Extract provided:
[Start of Attachment]

Check out this handler doing a dance with his whip trying to get the horse to puts its ears forward.
"Jamon and Guitars"
The pavilion for the morphology classes was always teeming with spectators. The VIP area spans the entire long side of the ring and has tables bought by breeders and owners for a price owners in the show jumping or dressage world would laugh at. When you move to pavilion three for the dressage competition, where classes were held from young horse level to Grand Prix, there is only a small VIP section and plenty of seating for "normal" spectators on both long sides.

[End of Attachment]

Information provided:
[Start of Attachment]

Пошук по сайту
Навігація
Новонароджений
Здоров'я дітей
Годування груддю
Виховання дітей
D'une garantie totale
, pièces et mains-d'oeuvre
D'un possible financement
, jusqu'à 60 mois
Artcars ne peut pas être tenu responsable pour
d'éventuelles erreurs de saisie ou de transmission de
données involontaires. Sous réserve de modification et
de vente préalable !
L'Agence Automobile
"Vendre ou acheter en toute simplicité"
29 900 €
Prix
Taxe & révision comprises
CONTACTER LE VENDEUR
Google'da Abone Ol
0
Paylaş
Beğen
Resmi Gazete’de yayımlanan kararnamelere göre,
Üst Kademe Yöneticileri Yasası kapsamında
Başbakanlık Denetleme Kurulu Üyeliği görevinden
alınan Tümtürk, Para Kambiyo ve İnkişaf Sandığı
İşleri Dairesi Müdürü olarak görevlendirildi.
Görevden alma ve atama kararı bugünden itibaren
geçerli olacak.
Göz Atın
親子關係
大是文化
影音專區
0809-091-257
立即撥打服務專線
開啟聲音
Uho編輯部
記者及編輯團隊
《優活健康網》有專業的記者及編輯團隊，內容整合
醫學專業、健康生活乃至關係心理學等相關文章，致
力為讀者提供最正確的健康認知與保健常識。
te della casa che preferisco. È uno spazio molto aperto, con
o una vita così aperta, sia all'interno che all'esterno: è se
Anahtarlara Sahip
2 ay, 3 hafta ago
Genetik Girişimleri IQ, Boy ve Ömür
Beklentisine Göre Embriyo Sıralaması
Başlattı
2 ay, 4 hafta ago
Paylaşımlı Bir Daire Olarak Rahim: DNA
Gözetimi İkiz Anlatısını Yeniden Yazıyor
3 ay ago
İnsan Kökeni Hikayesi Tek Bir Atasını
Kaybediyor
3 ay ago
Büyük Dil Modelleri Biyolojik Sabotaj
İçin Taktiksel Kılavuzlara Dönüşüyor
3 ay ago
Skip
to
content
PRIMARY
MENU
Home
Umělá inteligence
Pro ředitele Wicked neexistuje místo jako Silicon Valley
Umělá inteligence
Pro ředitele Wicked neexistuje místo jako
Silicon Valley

[End of Attachment]

Activity:
Answer these questions using the horse show text above.
1. What is the handler trying to get the horse to do?
2. In which pavilion was the dressage competition held?
3. Where is the seating for "normal" spectators in the dressage pavilion?

Solution for this task:
1. Put its ears forward.
2. Pavilion three.
3. On both long sides.